If HSBC really cared about the welfare of their workers, however, then they would use the billions of pounds they make year-on-year to hire more staff, in order to reduce hours and workloads.
But the bosses don’t value workers’ “health and wellbeing”. All they care about is their profits and the billions of pounds in their bank accounts.
The working day
Ultimately, the cold logic of the capitalist to maximise the working day stems from their need to extract as much surplus value from the worker as possible. As Marx pointed out:
“…the establishment of a norm for the working day presents itself as a struggle over the limits of that day, a struggle between collective capital, i.e. the class of capitalists, and collective labour, i.e. the working class.” (Karl Marx, Capital, Vol 1, p344)
In other words, the class struggle is a struggle over time.
For decades, capitalists have sought to rollback the reforms won by the working class through past struggle – including reforms such as the 8-hour working day, paid overtime, and pensions.
These attacks have been carried out through the rise of the ‘gig economy’, through brutal Tory austerity, and more recently, in the form of fire-and-rehire tactics.
As the crisis of capitalism deepens, the bosses are taking ever-more extreme steps to boost their profits. This means that the attacks on workers will no doubt ramp up as they attempt to maintain ‘business as usual’.

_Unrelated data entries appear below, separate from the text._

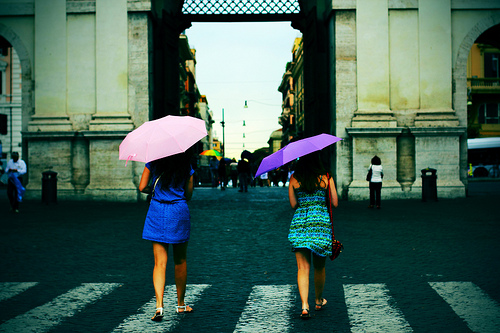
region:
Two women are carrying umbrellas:
[74, 89, 486, 271]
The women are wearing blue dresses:
[64, 132, 379, 232]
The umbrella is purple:
[226, 107, 352, 185]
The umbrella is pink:
[115, 118, 214, 186]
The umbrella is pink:
[84, 107, 273, 204]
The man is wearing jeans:
[8, 165, 76, 221]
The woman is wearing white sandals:
[136, 286, 211, 330]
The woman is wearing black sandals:
[283, 297, 363, 313]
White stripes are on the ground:
[19, 215, 486, 320]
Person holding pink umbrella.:
[115, 125, 218, 165]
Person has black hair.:
[158, 152, 195, 202]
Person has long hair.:
[141, 162, 211, 187]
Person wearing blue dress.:
[153, 167, 195, 261]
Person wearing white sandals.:
[141, 293, 231, 315]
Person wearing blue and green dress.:
[284, 191, 355, 258]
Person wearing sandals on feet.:
[278, 272, 359, 319]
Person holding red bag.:
[331, 188, 357, 288]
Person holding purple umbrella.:
[252, 120, 360, 157]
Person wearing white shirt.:
[372, 157, 384, 197]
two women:
[149, 162, 335, 309]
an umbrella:
[124, 115, 202, 165]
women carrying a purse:
[330, 236, 345, 261]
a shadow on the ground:
[238, 283, 285, 332]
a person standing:
[364, 158, 391, 207]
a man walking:
[1, 150, 33, 209]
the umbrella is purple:
[260, 128, 335, 163]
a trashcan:
[420, 165, 441, 199]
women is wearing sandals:
[296, 305, 311, 318]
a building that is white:
[26, 23, 133, 127]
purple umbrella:
[251, 131, 337, 177]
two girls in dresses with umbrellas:
[119, 112, 340, 316]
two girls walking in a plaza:
[1, 115, 498, 330]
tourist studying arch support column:
[367, 155, 385, 210]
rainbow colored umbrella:
[199, 148, 222, 156]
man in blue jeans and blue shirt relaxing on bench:
[4, 151, 27, 201]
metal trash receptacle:
[421, 167, 438, 202]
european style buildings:
[269, 36, 305, 151]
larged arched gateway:
[150, 2, 335, 198]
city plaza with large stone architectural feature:
[1, 0, 496, 332]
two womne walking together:
[120, 102, 340, 318]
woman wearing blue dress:
[129, 152, 203, 320]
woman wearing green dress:
[278, 166, 347, 319]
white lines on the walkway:
[4, 277, 495, 332]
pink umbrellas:
[113, 107, 205, 162]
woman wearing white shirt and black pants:
[362, 157, 387, 205]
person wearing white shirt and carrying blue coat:
[4, 152, 28, 206]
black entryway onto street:
[153, 5, 335, 192]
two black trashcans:
[40, 168, 443, 205]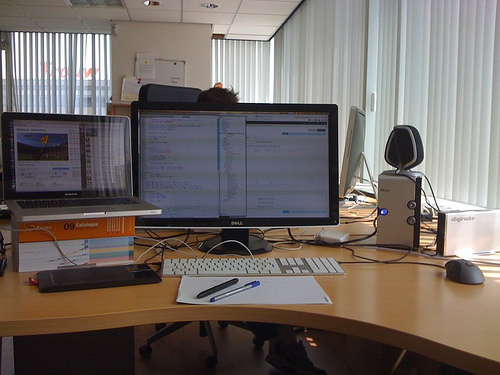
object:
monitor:
[135, 103, 339, 225]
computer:
[127, 103, 341, 256]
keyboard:
[162, 257, 347, 277]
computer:
[0, 112, 162, 223]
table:
[1, 202, 500, 368]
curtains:
[213, 36, 498, 207]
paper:
[176, 275, 334, 306]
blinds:
[3, 33, 114, 114]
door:
[3, 32, 112, 117]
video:
[17, 132, 70, 162]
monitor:
[3, 118, 126, 198]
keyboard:
[17, 196, 139, 209]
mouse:
[445, 258, 485, 284]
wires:
[135, 231, 255, 264]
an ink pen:
[196, 277, 260, 302]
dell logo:
[230, 220, 243, 225]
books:
[15, 217, 137, 275]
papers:
[121, 52, 156, 102]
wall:
[108, 22, 213, 98]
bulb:
[142, 1, 161, 8]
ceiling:
[3, 2, 303, 42]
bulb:
[205, 1, 219, 9]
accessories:
[35, 226, 485, 293]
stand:
[197, 228, 273, 255]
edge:
[7, 308, 184, 338]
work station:
[8, 82, 500, 374]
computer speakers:
[373, 124, 423, 251]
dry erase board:
[146, 58, 187, 88]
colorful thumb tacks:
[138, 78, 142, 84]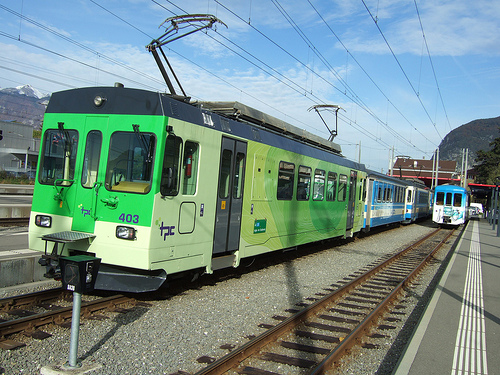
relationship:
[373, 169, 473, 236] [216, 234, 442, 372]
train on tracks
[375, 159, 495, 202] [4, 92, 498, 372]
roof of train station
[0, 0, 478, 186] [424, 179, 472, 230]
power lines hang above train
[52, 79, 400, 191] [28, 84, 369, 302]
black top on green train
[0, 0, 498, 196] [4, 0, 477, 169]
blue sky with clouds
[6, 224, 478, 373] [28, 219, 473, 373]
tracks surrounded by gravel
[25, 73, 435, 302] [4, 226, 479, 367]
commuter train on track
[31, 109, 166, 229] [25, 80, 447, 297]
front of train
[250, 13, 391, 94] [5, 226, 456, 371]
wires above train tracks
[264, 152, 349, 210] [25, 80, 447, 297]
windows on side of train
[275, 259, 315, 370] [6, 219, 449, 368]
shadow on gray gravel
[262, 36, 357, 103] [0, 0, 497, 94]
white clouds in blue sky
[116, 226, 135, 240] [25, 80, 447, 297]
headlight on front of train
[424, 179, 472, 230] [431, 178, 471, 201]
train with blue top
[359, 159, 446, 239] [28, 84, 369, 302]
train car behind green train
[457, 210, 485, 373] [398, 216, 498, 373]
white lines on pedestrian walkway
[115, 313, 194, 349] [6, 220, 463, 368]
grey gravels between railroad tracks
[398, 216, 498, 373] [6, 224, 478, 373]
pedestrian walkway beside tracks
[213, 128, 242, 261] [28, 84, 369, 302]
doors on side of green train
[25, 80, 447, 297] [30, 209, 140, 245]
train has headlights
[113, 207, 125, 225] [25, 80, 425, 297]
number 4 on train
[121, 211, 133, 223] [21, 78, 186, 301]
0 on trolley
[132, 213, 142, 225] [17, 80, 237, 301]
number 3 on trolley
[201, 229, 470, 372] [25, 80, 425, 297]
tracks next train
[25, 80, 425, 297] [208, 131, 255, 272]
train has doors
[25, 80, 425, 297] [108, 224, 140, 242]
train has headlight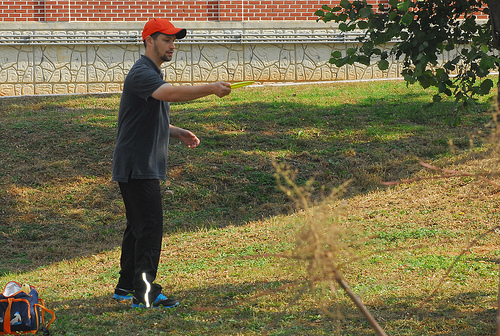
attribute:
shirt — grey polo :
[111, 54, 170, 181]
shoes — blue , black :
[114, 280, 186, 310]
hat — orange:
[135, 6, 191, 46]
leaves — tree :
[373, 7, 497, 84]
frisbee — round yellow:
[225, 78, 260, 91]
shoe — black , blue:
[131, 290, 179, 307]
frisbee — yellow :
[228, 77, 258, 87]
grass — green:
[2, 67, 499, 334]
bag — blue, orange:
[3, 274, 63, 333]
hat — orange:
[106, 0, 203, 54]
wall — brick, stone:
[16, 8, 101, 67]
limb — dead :
[249, 200, 417, 308]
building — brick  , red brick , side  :
[0, 3, 498, 103]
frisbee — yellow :
[228, 78, 254, 89]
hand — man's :
[213, 78, 230, 99]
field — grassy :
[199, 84, 485, 321]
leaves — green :
[309, 2, 499, 125]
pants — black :
[108, 173, 178, 290]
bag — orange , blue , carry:
[2, 277, 64, 331]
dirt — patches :
[213, 263, 278, 288]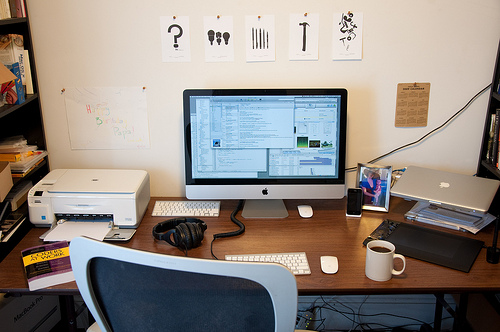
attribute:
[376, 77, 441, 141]
calendar — brown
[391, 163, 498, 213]
laptop — grey, white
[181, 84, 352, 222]
monitor — black, white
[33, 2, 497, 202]
wall — white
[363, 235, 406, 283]
mug — white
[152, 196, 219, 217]
keyboard — white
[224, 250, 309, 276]
keyboard — white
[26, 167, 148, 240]
printer — white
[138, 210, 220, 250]
headphones — black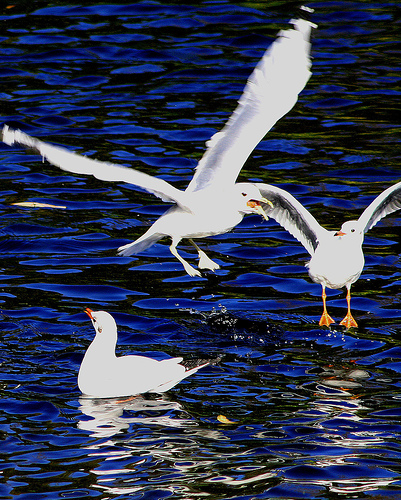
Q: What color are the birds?
A: White.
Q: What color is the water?
A: Blue.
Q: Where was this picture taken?
A: A lake.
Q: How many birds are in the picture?
A: Three.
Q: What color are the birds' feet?
A: Orange.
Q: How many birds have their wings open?
A: Two.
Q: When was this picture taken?
A: During the day.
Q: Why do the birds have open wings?
A: They are flying.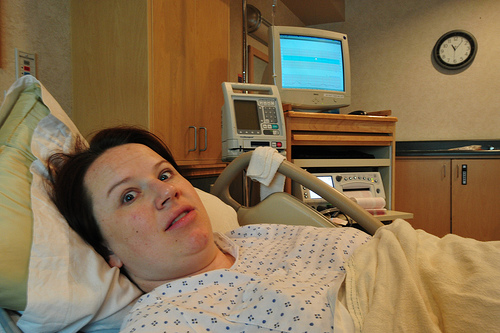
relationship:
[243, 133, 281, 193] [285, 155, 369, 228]
cloth on bar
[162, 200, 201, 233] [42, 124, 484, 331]
mouth of a person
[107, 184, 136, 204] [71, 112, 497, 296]
eye of person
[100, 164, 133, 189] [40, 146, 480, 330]
eyebrow of person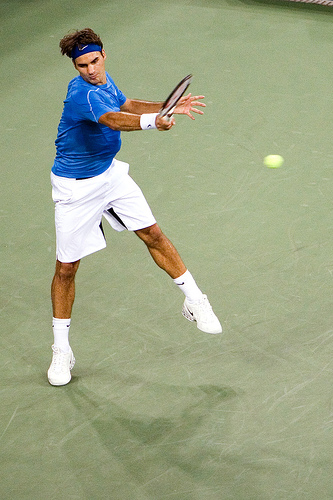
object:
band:
[71, 44, 102, 59]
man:
[46, 28, 223, 387]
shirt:
[51, 72, 126, 179]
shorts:
[49, 157, 157, 263]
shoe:
[181, 294, 223, 335]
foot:
[182, 295, 223, 336]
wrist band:
[139, 113, 160, 131]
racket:
[157, 73, 193, 123]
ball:
[263, 153, 284, 169]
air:
[2, 1, 332, 500]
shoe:
[47, 345, 76, 388]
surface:
[1, 1, 332, 500]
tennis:
[157, 74, 192, 122]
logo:
[176, 281, 184, 285]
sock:
[172, 268, 203, 300]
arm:
[74, 95, 159, 132]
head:
[59, 27, 109, 84]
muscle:
[148, 246, 170, 271]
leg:
[106, 179, 222, 335]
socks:
[51, 318, 72, 349]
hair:
[58, 28, 104, 59]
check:
[185, 304, 193, 317]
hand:
[174, 92, 207, 121]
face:
[76, 51, 104, 84]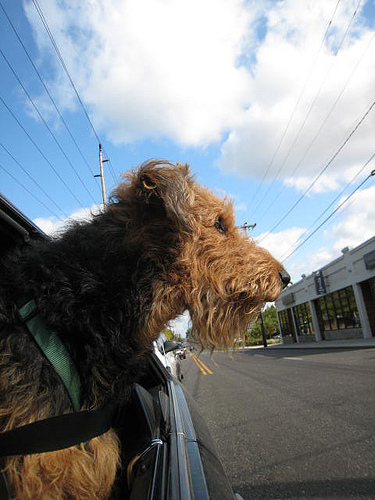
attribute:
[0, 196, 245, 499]
car — black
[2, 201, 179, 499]
window — down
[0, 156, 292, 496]
dog — light brown, facing right, curious, brown, friendly, nosy, very curious, interested, hairy, nice, staring, cute, adorable, terrier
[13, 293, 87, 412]
collar — green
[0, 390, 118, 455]
safety belt — black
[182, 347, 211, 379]
lines — yellow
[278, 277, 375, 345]
windows — glass, large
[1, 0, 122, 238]
power lines — high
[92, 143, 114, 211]
pole — wood, wooden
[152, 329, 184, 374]
car — white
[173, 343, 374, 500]
street — paved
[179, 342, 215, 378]
divider — yellow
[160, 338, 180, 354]
rear view mirror — black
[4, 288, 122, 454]
restraints — canvas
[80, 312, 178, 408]
fur — black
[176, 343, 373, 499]
roadway — cement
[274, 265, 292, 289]
nose — black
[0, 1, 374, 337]
sky — full of clouds, blue, cloudy, beautiful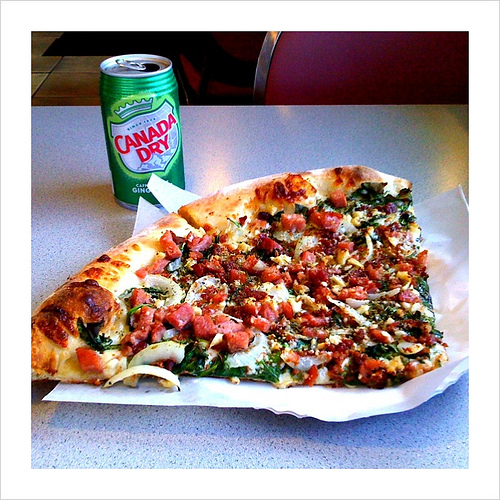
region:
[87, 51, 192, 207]
can sitting on table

Under these pressures, workers are being physically and mentally stretched to breaking point. In turn, however, the bosses risk provoking a militant backlash from workers who are pushed to their personal limits.
Socialist alternative
Capitalism is a system built upon exploitation. It is the laws of capitalist competition, and the bosses’ insatiable thirst for profits, that is responsible for this race to the bottom in terms of workers’ conditions.
Yet the wealth clearly exists in society to provide a healthy, safe, and happy life for all. On the basis of a socialist plan of production, this wealth – alongside the latest technology – could be used to massively reduce the hours of the working day.
Instead of job losses and redundancies, work could be shared out, without any loss of pay. The working week could instantly be cut to 30 hours or less. And this could be reduced even further with investment in automation.
In this way, increases in productivity would be used to raise living standards for the vast majority, instead of boosting the fortunes of a super-rich elite.
Alleviated from the burden of work, the working class would have the leisure time to participate in the running of society and pursue creative activities, leading to a flourishing of genuine democracy, art, and culture.
This is the socialist vision that the labour movement must fight for.
Throughout the pandemic, workers have shown they’re ready to fight back – and that they can win. From bus drivers in Manchester to Hovis workers in Belfast: workers have demonstrated that militancy pays.
The whole labour movement must prepare for heightened class struggle in the period ahead. Armed with a fighting leadership, and organised around a socialist programme of action, workers can put an end to the scourge of overwork – by putting an end to the barbaric and brutal capitalist system.